Application layer attacks come in the highest variety and severity, and include but are not limited to the following:

  • Brute-force attacks: An attacker tries to gain access by trying to breach an application entry point (remote desktop, SSH, web login) with a dictionary attack or similar
  • Session hijacking: The attacker intercepts credentials or tokens and pretends to be an active user to gain access
  • Injection attacks: An attacker exploits poor application security to inject information into the application for DoS or to gain access
  • Account hijacking: Accounts are hijacked through phishing or inadvertent disclosure of credentials for DoS or to gain access

We can easily detect brute-force attacks with a monitoring solution such as CloudWatch, which can provide an alert when a certain user has reached a certain threshold of invalid logins over a certain period of time.

To protect from session hijacking, we could use encryption. Since the traffic is encrypted, it will make it very difficult for an attacker to perform a session hijack. We can also implement mechanisms that allow you to check network packets on several layers. This helps our application determine whether the packet has been altered, thus indicating an interception and a possible attempt to hijack the session.

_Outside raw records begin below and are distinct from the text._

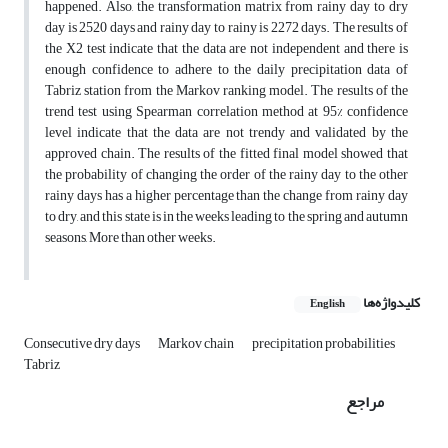
happened. Also, the transformation matrix from rainy day to dry
day is 2520 days and rainy day to rainy is 2272 days. The results of
the X2 test indicate that the data are not independent and there is
enough confidence to adhere to the daily precipitation data of
Tabriz station from the Markov ranking model. The results of the
trend test using Spearman correlation method at 95% confidence
level indicate that the data are not trendy and validated by the
approved chain. The results of the fitted final model showed that
the probability of changing the order of the rainy day to the other
rainy days has a higher percentage than the change from rainy day
to dry, and this state is in the weeks leading to the spring and autumn
seasons, More than other weeks.
کلیدواژه‌ها
English
Consecutive dry days
Markov chain
precipitation probabilities
Tabriz
مراجع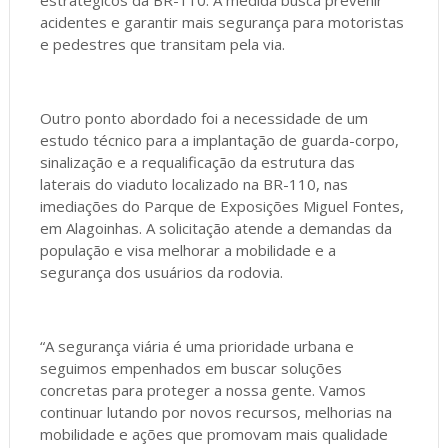
estratégicos da BR-110. A medida busca prevenir
acidentes e garantir mais segurança para motoristas
e pedestres que transitam pela via.
Outro ponto abordado foi a necessidade de um
estudo técnico para a implantação de guarda-corpo,
sinalização e a requalificação da estrutura das
laterais do viaduto localizado na BR-110, nas
imediações do Parque de Exposições Miguel Fontes,
em Alagoinhas. A solicitação atende a demandas da
população e visa melhorar a mobilidade e a
segurança dos usuários da rodovia.
“A segurança viária é uma prioridade urbana e
seguimos empenhados em buscar soluções
concretas para proteger a nossa gente. Vamos
continuar lutando por novos recursos, melhorias na
mobilidade e ações que promovam mais qualidade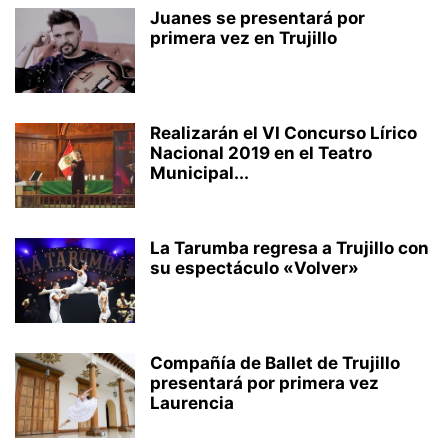
Juanes se presentará por
primera vez en Trujillo
Realizarán el VI Concurso Lírico
Nacional 2019 en el Teatro
Municipal...
La Tarumba regresa a Trujillo con
su espectáculo «Volver»
Compañía de Ballet de Trujillo
presentará por primera vez
Laurencia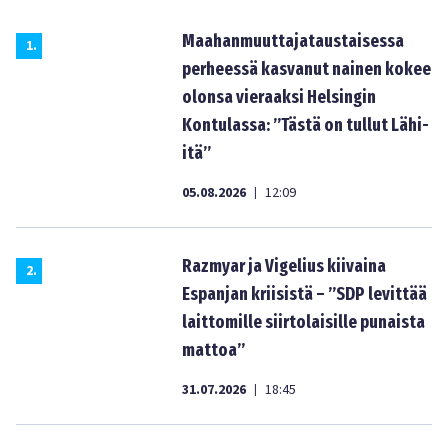
Maahanmuuttajataustaisessa
1
.
perheessä kasvanut nainen kokee
olonsa vieraaksi Helsingin
Kontulassa: ”Tästä on tullut Lähi-
itä”
05.08.2026
12:09
|
Razmyar ja Vigelius kiivaina
2
.
Espanjan kriisistä – ”SDP levittää
laittomille siirtolaisille punaista
mattoa”
31.07.2026
18:45
|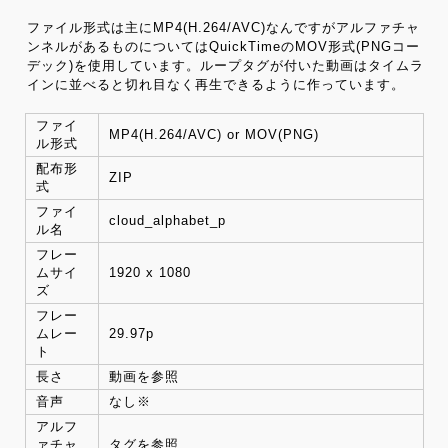
ファイル形式は主にMP4(H.264/AVC)なんですがアルファチャ
ンネルがあるものについてはQuickTimeのMOV形式(PNGコー
デック)を使用しています。ループタグが付いた動画はタイムラ
インに並べると切れ目なく再生できるように作っています。
ファイ
MP4(H.264/AVC) or MOV(PNG)
ル形式
配布形
ZIP
式
ファイ
cloud_alphabet_p
ル名
フレー
ムサイ
1920 x 1080
ズ
フレー
ムレー
29.97p
ト
長さ
動画を参照
音声
なし※
アルフ
ァチャ
タグを参照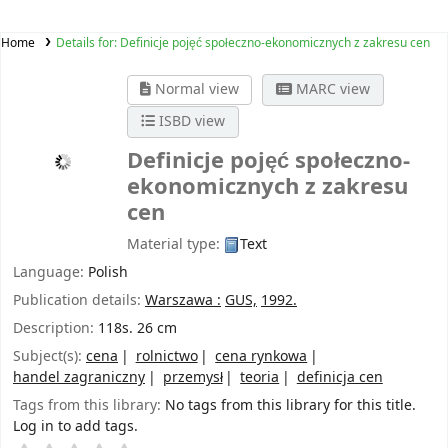
Home
Details for:
Definicje pojęć społeczno-ekonomicznych z zakresu cen
Normal view
MARC view
ISBD view
Definicje pojęć społeczno-
ekonomicznych z zakresu
cen
Material type:
Text
Language:
Polish
Publication details:
Warszawa :
GUS,
1992.
Description:
118s. 26 cm
Subject(s):
cena
rolnictwo
cena rynkowa
handel zagraniczny
przemysł
teoria
definicja cen
Tags from this library:
No tags from this library for this title.
Log in to add tags.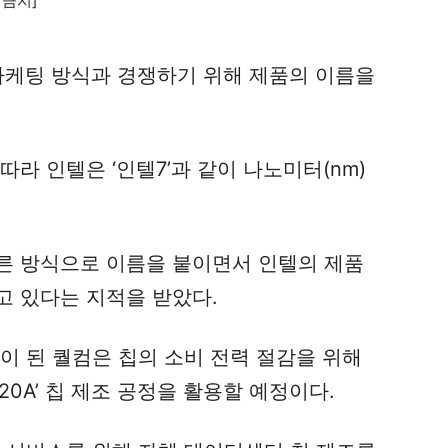
 마케팅 방식과 경쟁하기 위해 제품의 이름을
라 인텔은 ‘인텔7’과 같이 나노미터(nm)
른 방식으로 이름을 붙이면서 인텔의 제품
고 있다는 지적을 받았다.
이 된 퀄컴은 칩의 소비 전력 절감을 위해
0A’ 칩 제조 공정을 활용할 예정이다.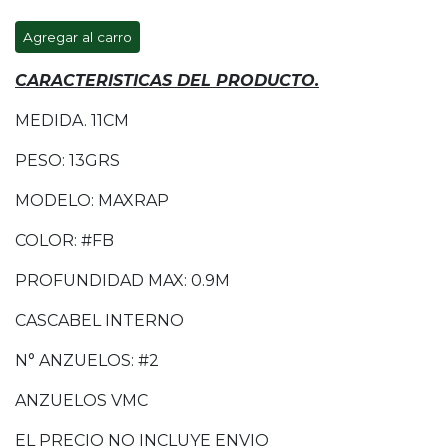
Agregar al carro
CARACTERISTICAS DEL PRODUCTO.
MEDIDA. 11CM
PESO: 13GRS
MODELO: MAXRAP
COLOR: #FB
PROFUNDIDAD MAX: 0.9M
CASCABEL INTERNO
N° ANZUELOS: #2
ANZUELOS VMC
EL PRECIO NO INCLUYE ENVIO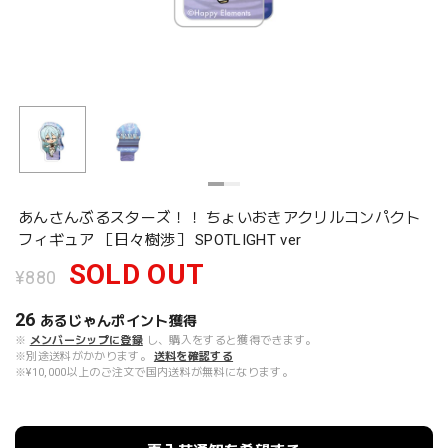
あんさんぶるスターズ！！ ちょいおきアクリルコンパクト
フィギュア ［日々樹渉］ SPOTLIGHT ver
SOLD OUT
¥880
26
あるじゃんポイント
獲得
※
メンバーシップに登録
し、購入をすると獲得できます。
※別途送料がかかります。
送料を確認する
※¥10,000以上のご注文で国内送料が無料になります。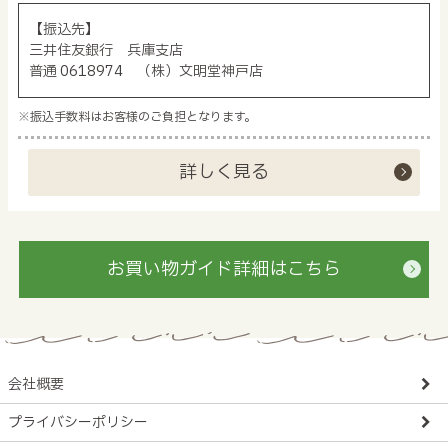
【振込先】
三井住友銀行 兵庫支店
普通 0618974 （株）文明堂神戸店
※振込手数料はお客様のご負担となります。
詳しく見る
お買い物ガイド詳細はこちら
会社概要
プライバシーポリシー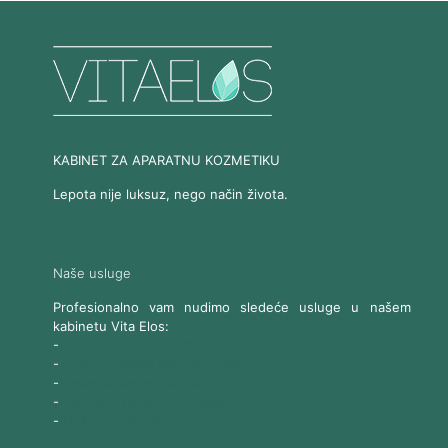
KABINET ZA APARATNU KOZMETIKU
Lepota nije luksuz, nego način života.
Naše usluge
Profesionalno vam nudimo sledeće usluge u našem
kabinetu Vita Elos:
-
Ultrazvučni SMAS lifting
-
Trajna epilacija 808 Diod laserom
-
Laserski karbonski piling
-
Tretmani sa Nd:YAG Laserom
-
Naše ostale usluge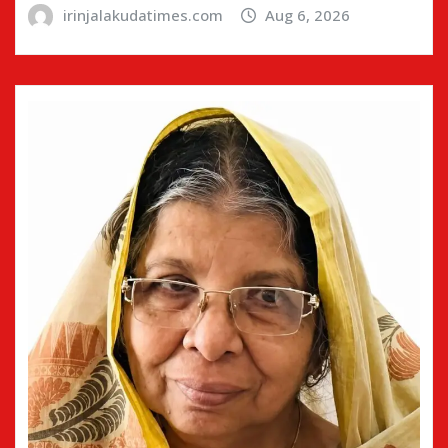
irinjalakudatimes.com
Aug 6, 2026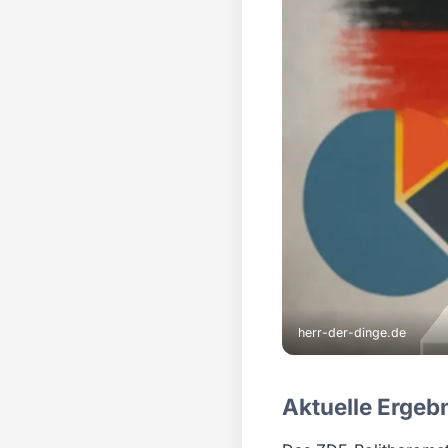
herr-der-dinge.de
Aktuelle Ergeb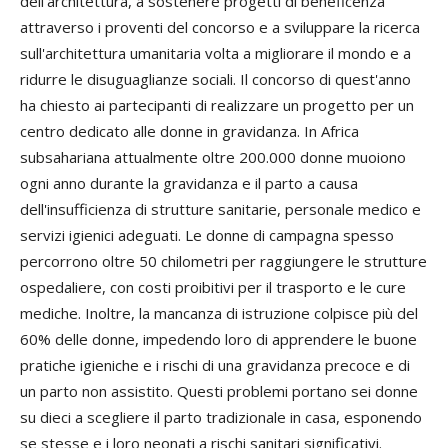
dell'architettura, a sostenere progetti di beneficenza
attraverso i proventi del concorso e a sviluppare la ricerca
sull'architettura umanitaria volta a migliorare il mondo e a
ridurre le disuguaglianze sociali. Il concorso di quest'anno
ha chiesto ai partecipanti di realizzare un progetto per un
centro dedicato alle donne in gravidanza. In Africa
subsahariana attualmente oltre 200.000 donne muoiono
ogni anno durante la gravidanza e il parto a causa
dell'insufficienza di strutture sanitarie, personale medico e
servizi igienici adeguati. Le donne di campagna spesso
percorrono oltre 50 chilometri per raggiungere le strutture
ospedaliere, con costi proibitivi per il trasporto e le cure
mediche. Inoltre, la mancanza di istruzione colpisce più del
60% delle donne, impedendo loro di apprendere le buone
pratiche igieniche e i rischi di una gravidanza precoce e di
un parto non assistito. Questi problemi portano sei donne
su dieci a scegliere il parto tradizionale in casa, esponendo
se stesse e i loro neonati a rischi sanitari significativi.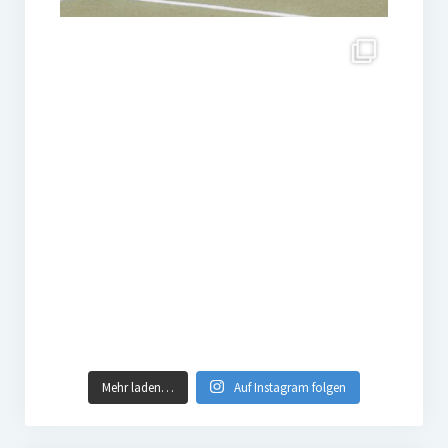
Mehr laden…
Auf Instagram folgen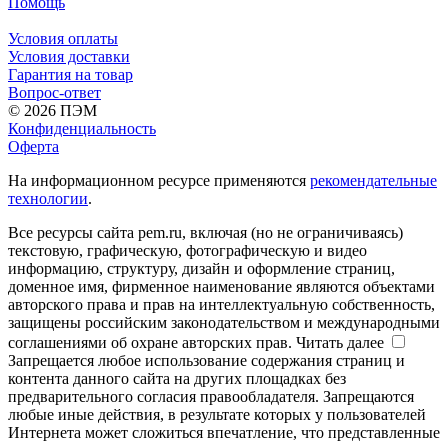
Помощь
Условия оплаты
Условия доставки
Гарантия на товар
Вопрос-ответ
© 2026 ПЭМ
Конфиденциальность
Оферта
На информационном ресурсе применяются
рекомендательные
технологии
.
Все ресурсы сайта pem.ru, включая (но не ограничиваясь)
текстовую, графическую, фотографическую и видео
информацию, структуру, дизайн и оформление страниц,
доменное имя, фирменное наименование являются объектами
авторского права и прав на интеллектуальную собственность,
защищены российским законодательством и международными
соглашениями об охране авторских прав.
Читать далее
Запрещается любое использование содержания страниц и
контента данного сайта на других площадках без
предварительного согласия правообладателя. Запрещаются
любые иные действия, в результате которых у пользователей
Интернета может сложиться впечатление, что представленные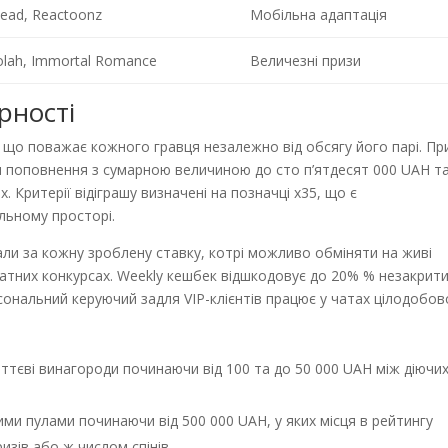
ead, Reactoonz
Мобільна адаптація
lah, Immortal Romance
Величезні призи
рності
 що поважає кожного гравця незалежно від обсягу його парі. Пр
и поповнення з сумарною величиною до сто п’ятдесят 000 UAH т
. Критерії відіграшу визначені на позначці x35, що є
ьному просторі.
ли за кожну зроблену ставку, котрі можливо обміняти на живі
ватних конкурсах. Weekly кешбек відшкодовує до 20% % незакрит
рсональний керуючий задля VIP-клієнтів працює у чатах цілодобов
тєві винагороди починаючи від 100 та до 50 000 UAH між діючи
ми пулами починаючи від 500 000 UAH, у яких місця в рейтингу
изів або ж числом спінів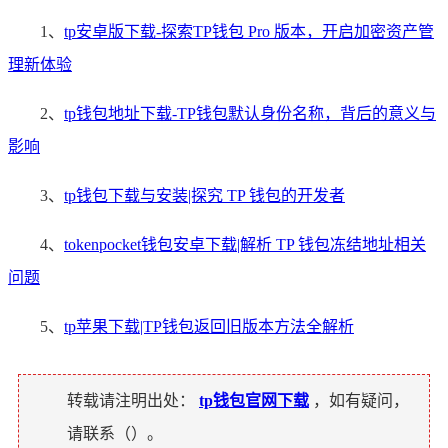
1、
tp安卓版下载-探索TP钱包 Pro 版本，开启加密资产管
理新体验
2、
tp钱包地址下载-TP钱包默认身份名称，背后的意义与
影响
3、
tp钱包下载与安装|探究 TP 钱包的开发者
4、
tokenpocket钱包安卓下载|解析 TP 钱包冻结地址相关
问题
5、
tp苹果下载|TP钱包返回旧版本方法全解析
转载请注明出处：
tp钱包官网下载
，如有疑问，
请联系（
）。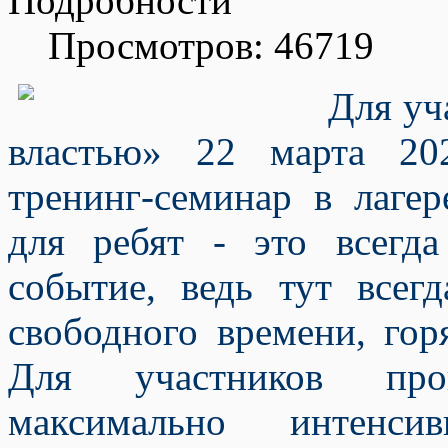
Подробности
Просмотров: 46719
Для уч
властью» 22 марта 20
тренинг-семинар в лаге
для ребят - это всегд
событие, ведь тут всег
свободного времени, гор
Для участников про
максимально интен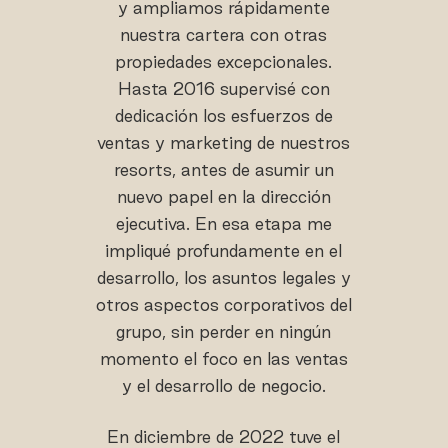
y ampliamos rápidamente
nuestra cartera con otras
propiedades excepcionales.
Hasta 2016 supervisé con
dedicación los esfuerzos de
ventas y marketing de nuestros
resorts, antes de asumir un
nuevo papel en la dirección
ejecutiva. En esa etapa me
impliqué profundamente en el
desarrollo, los asuntos legales y
otros aspectos corporativos del
grupo, sin perder en ningún
momento el foco en las ventas
y el desarrollo de negocio.
En diciembre de 2022 tuve el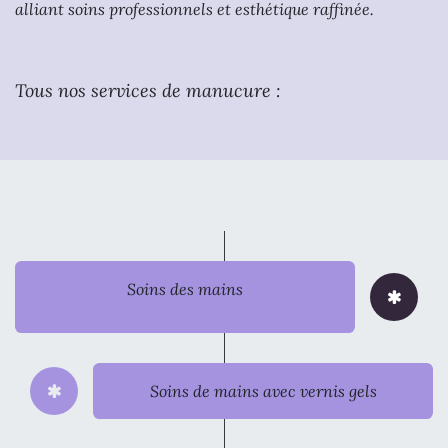
alliant soins professionnels et esthétique raffinée.
Tous nos services de manucure :
Soins des mains
Soins de mains avec vernis gels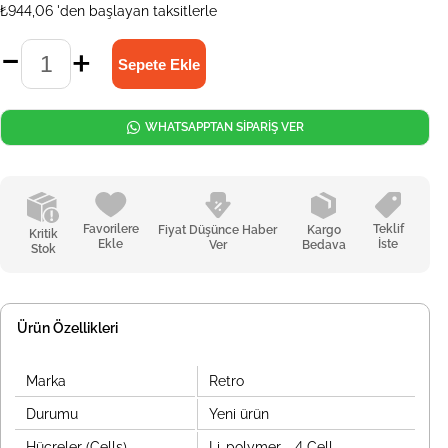
₺944,06
'den başlayan taksitlerle
WHATSAPPTAN SİPARİŞ VER
Favorilere
Teklif
Fiyat Düşünce Haber
Kargo
Kritik
Ekle
İste
Ver
Bedava
Stok
Ürün Özellikleri
Marka
Retro
Durumu
Yeni ürün
Hücreler (Cells)
Li-polymer - 4 Cell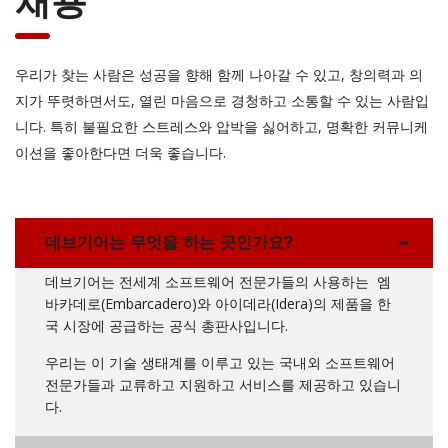
채용
우리가 찾는 사람은 성공을 향해 함께 나아갈 수 있고, 창의력과 의
지가 뚜렷하면서도, 열린 마음으로 경청하고 소통할 수 있는 사람입
니다. 특히 불필요한 스트레스와 압박을 싫어하고, 명확한 커뮤니케
이션을 좋아한다면 더욱 좋습니다.
데브기어는 무엇을 하는 곳인가요?
데브기어는 전세계 소프트웨어 전문가들의 사용하는 엠
바카데로(Embarcadero)와 아이데라(Idera)의 제품을 한
국 시장에 공급하는 공식 총판사입니다.
우리는 이 기술 생태계를 이루고 있는 국내외 소프트웨어
전문가들과 교류하고 지원하고 서비스를 제공하고 있습니
다.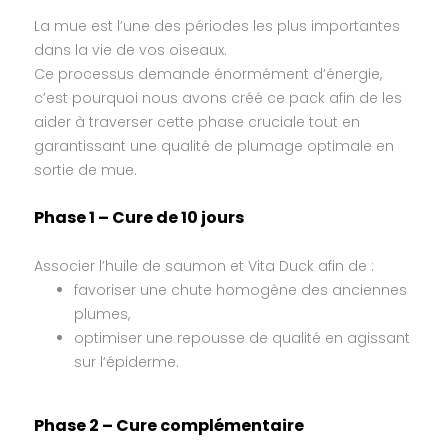
La mue est l’une des périodes les plus importantes
dans la vie de vos oiseaux.
Ce processus demande énormément d’énergie,
c’est pourquoi nous avons créé ce pack afin de les
aider à traverser cette phase cruciale tout en
garantissant une qualité de plumage optimale en
sortie de mue.
Phase 1 – Cure de 10 jours
Associer l’huile de saumon et Vita Duck afin de :
favoriser une chute homogène des anciennes
plumes,
optimiser une repousse de qualité en agissant
sur l’épiderme.
Phase 2 – Cure complémentaire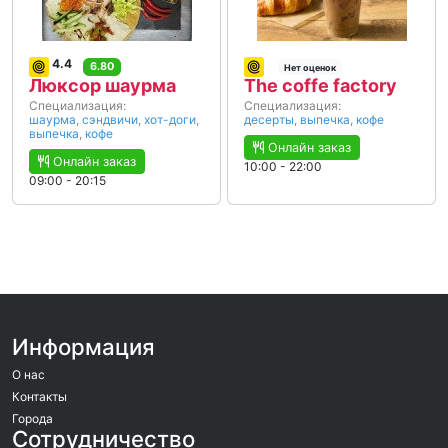
4.4
6.80
Нет оценок
Люксор шаурма
The coffe factory
Специализация:
Специализация:
шаурма
,
сэндвичи
,
хот-доги
,
десерты
,
выпечка
,
кофе
выпечка
,
кофе
Онлайн заказ
Онлайн заказ
10:00 - 22:00
09:00 - 20:15
Информация
О нас
Контакты
Города
Сотрудничество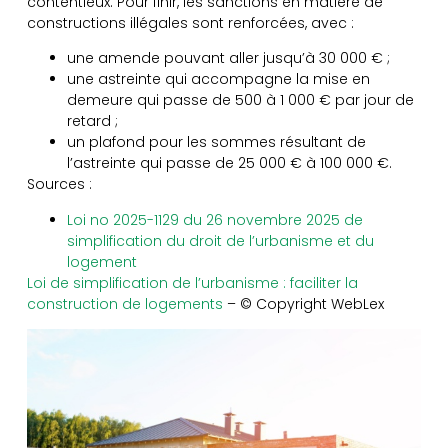
contentieux. Pour finir, les sanctions en matière de
constructions illégales sont renforcées, avec :
une amende pouvant aller jusqu’à 30 000 € ;
une astreinte qui accompagne la mise en
demeure qui passe de 500 à 1 000 € par jour de
retard ;
un plafond pour les sommes résultant de
l’astreinte qui passe de 25 000 € à 100 000 €.
Sources :
Loi no 2025-1129 du 26 novembre 2025 de
simplification du droit de l’urbanisme et du
logement
Loi de simplification de l’urbanisme : faciliter la
construction de logements
– © Copyright WebLex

AWS WAF can be used to prevent injection attacks, but the wisest way to protect your application is to secure it at the application layer.

Possibly the most difficult attack to detect and protect from the network layer would be account hijacking. Phishing or inadvertent credential disclosures can lead to an attack that is hard to detect. An attacker can easily fool any automated system and pretend to be a legitimate user while trying to gain deeper access or transferring confidential data from our application. The recommended way to protect from account hijacking is to use multi-factor authentication (MFA). AWS has built-in MFA for AWS accounts and IAM users. We should always make sure that any developers building any type of publicly accessible application understand the need for MFA. Building MFA capability into the application level will raise the security of any application accounts dramatically.